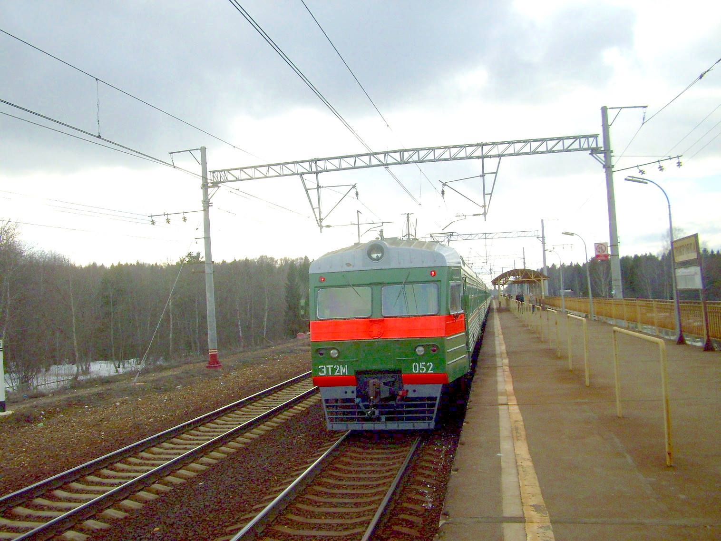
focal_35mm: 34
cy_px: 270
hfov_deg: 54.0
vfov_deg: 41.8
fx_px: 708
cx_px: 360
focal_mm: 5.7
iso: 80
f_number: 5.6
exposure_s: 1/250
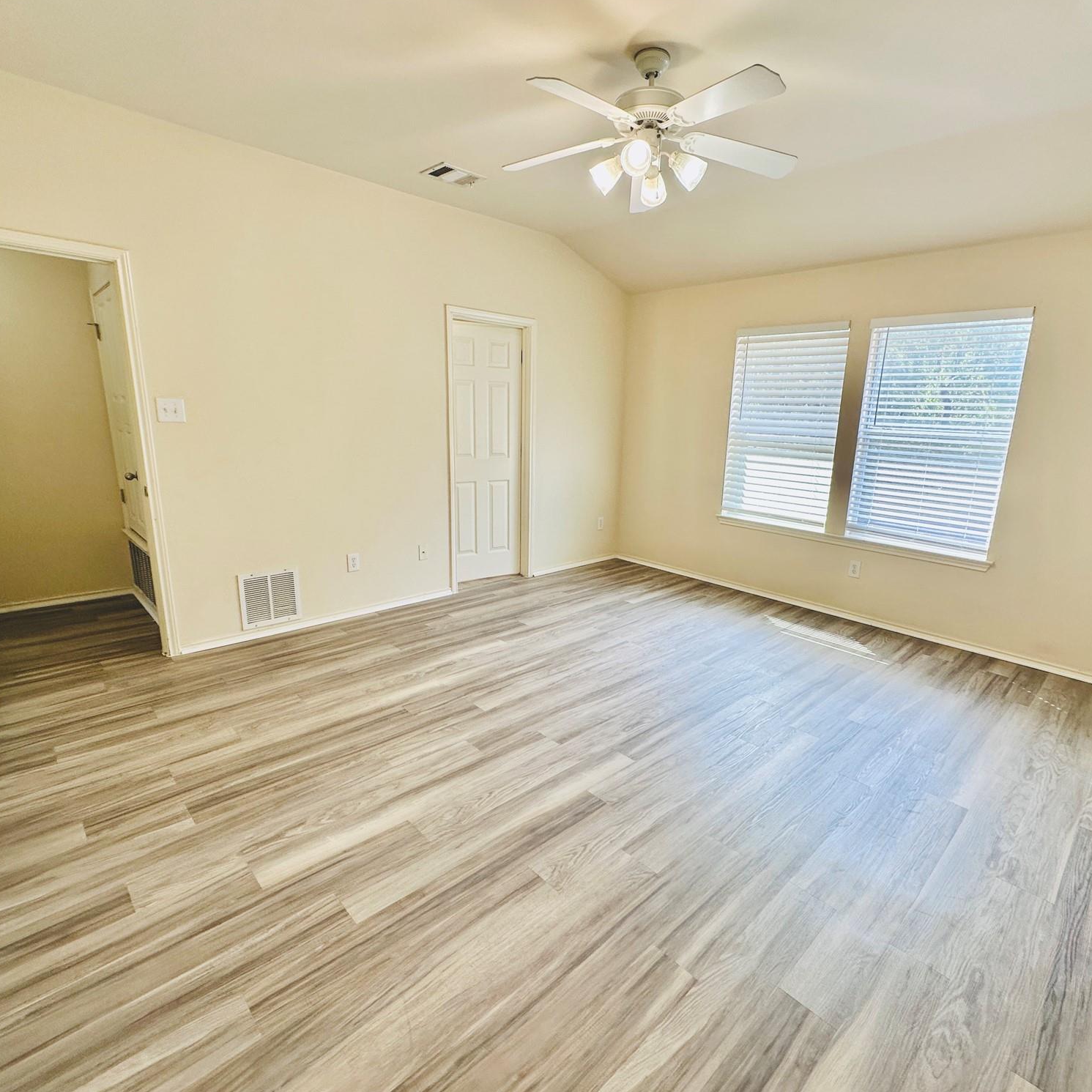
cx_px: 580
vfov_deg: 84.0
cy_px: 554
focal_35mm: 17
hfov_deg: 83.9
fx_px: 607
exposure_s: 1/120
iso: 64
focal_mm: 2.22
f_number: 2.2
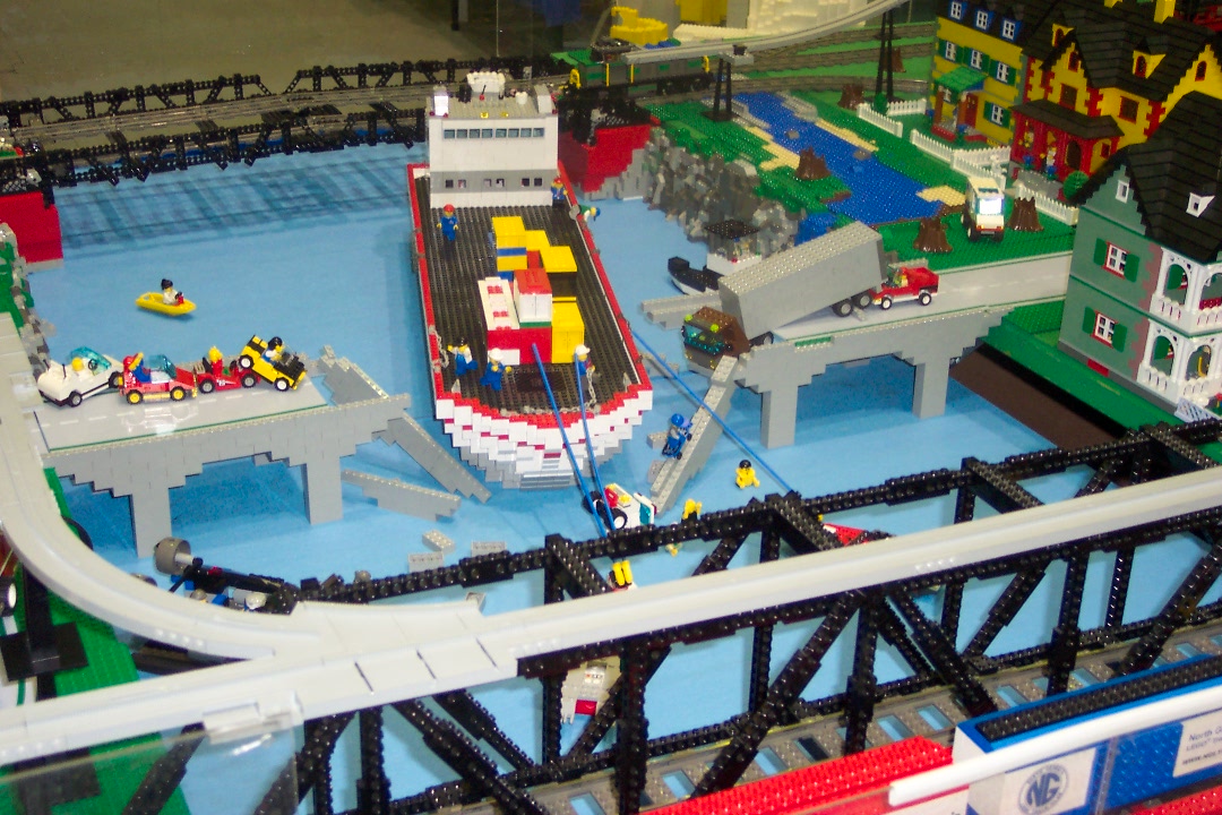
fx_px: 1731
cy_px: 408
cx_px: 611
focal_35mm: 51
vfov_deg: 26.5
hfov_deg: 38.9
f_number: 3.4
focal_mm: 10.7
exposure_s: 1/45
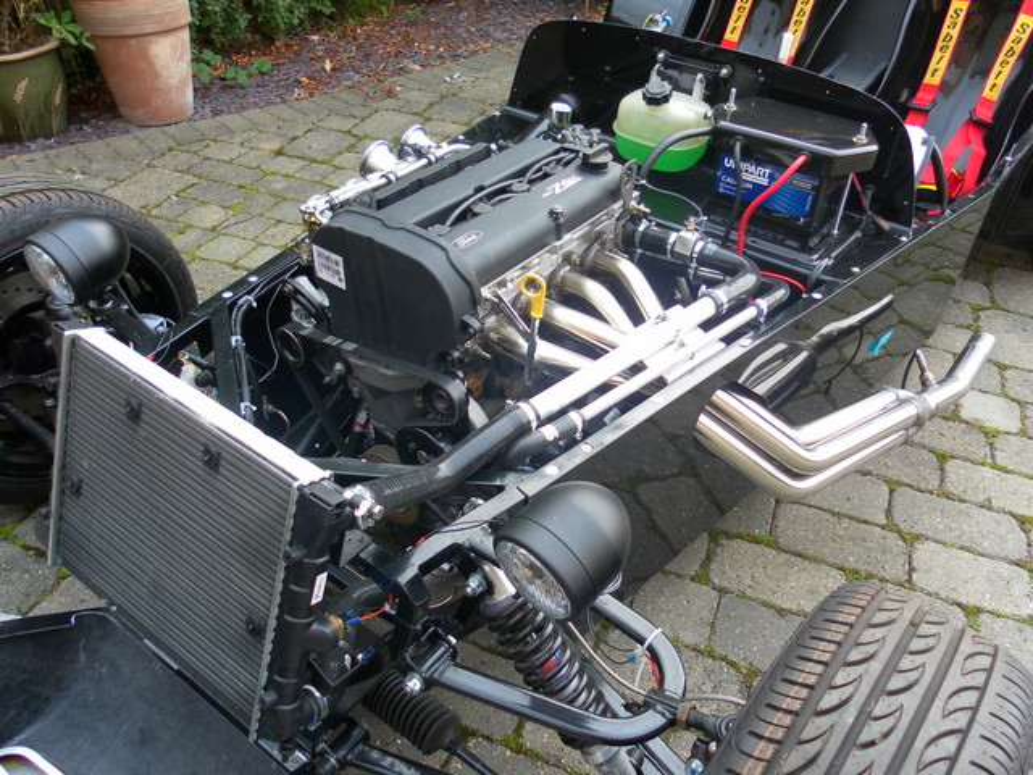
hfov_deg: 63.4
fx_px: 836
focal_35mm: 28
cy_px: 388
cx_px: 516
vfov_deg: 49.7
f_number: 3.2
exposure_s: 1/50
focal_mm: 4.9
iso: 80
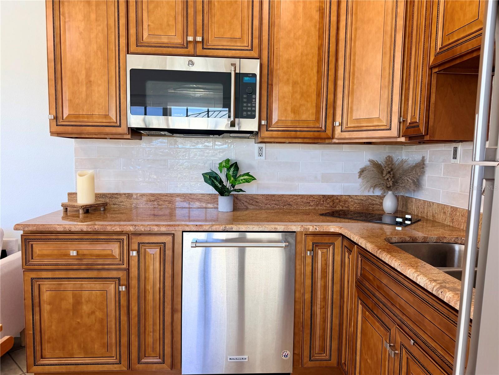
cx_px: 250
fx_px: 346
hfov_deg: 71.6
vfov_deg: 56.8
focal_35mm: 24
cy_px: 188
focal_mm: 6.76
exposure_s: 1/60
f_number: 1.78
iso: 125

AIM OF THE TASK: Write down exactly the lines running from the line with "exposure_s: 1/50" through the end of the material, both ends included, and none of the pictures.

TASK RESPONSE:
exposure_s: 1/50
focal_mm: 4.9
iso: 80
cx_px: 250
fx_px: 346
hfov_deg: 71.6
vfov_deg: 56.8
focal_35mm: 24
cy_px: 188
focal_mm: 6.76
exposure_s: 1/60
f_number: 1.78
iso: 125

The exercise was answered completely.